- _Exercise description_
Please rewrite every line of the items below as a numbered list, dropping the blank lines and leaving the pictures out.

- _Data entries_
=-=-=-=-=

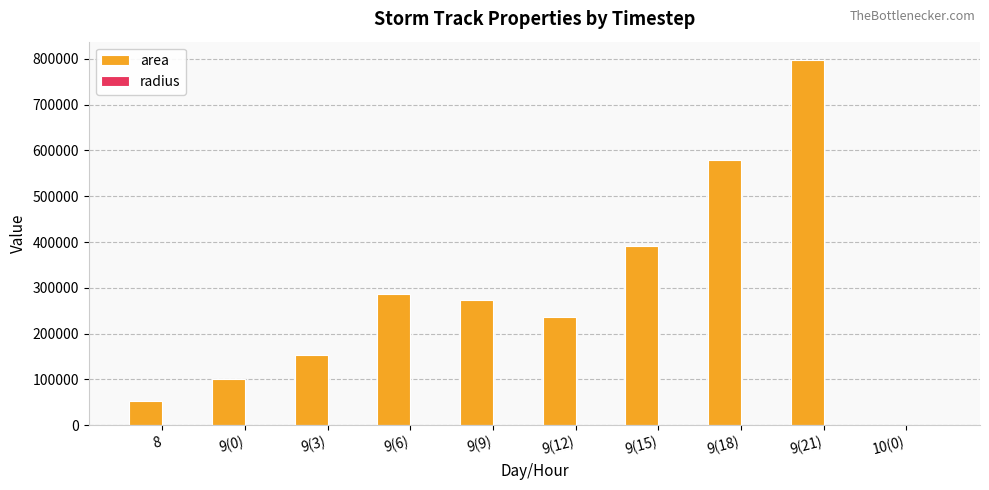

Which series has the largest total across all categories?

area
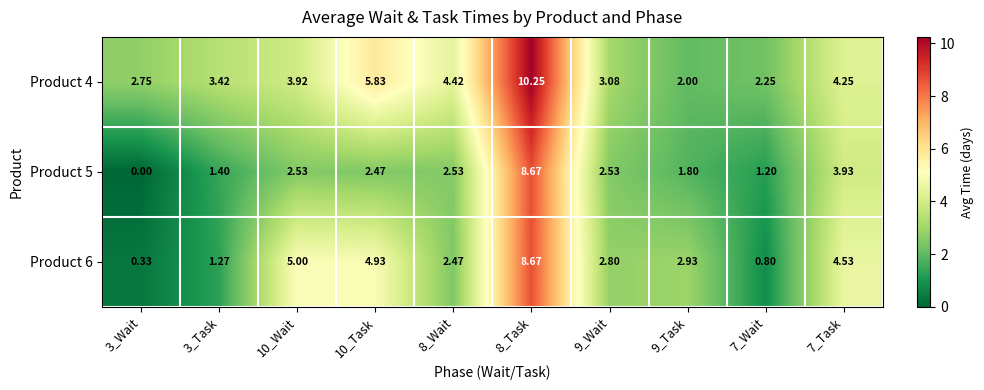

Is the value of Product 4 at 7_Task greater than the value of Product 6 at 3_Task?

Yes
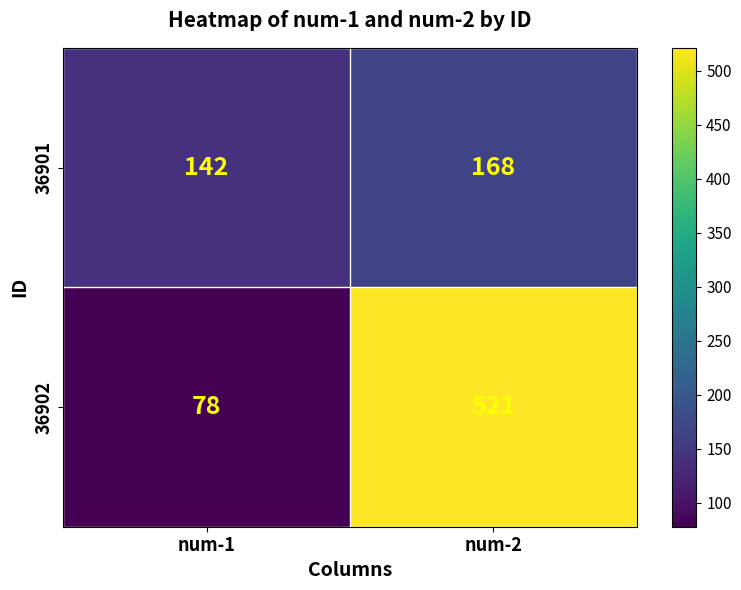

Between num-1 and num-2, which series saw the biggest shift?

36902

=-=-=-=-=

- _Result of this exercise_
1. Which series has the largest total across all categories?
2. area
3. Is the value of Product 4 at 7_Task greater than the value of Product 6 at 3_Task?
4. Yes
5. Between num-1 and num-2, which series saw the biggest shift?
6. 36902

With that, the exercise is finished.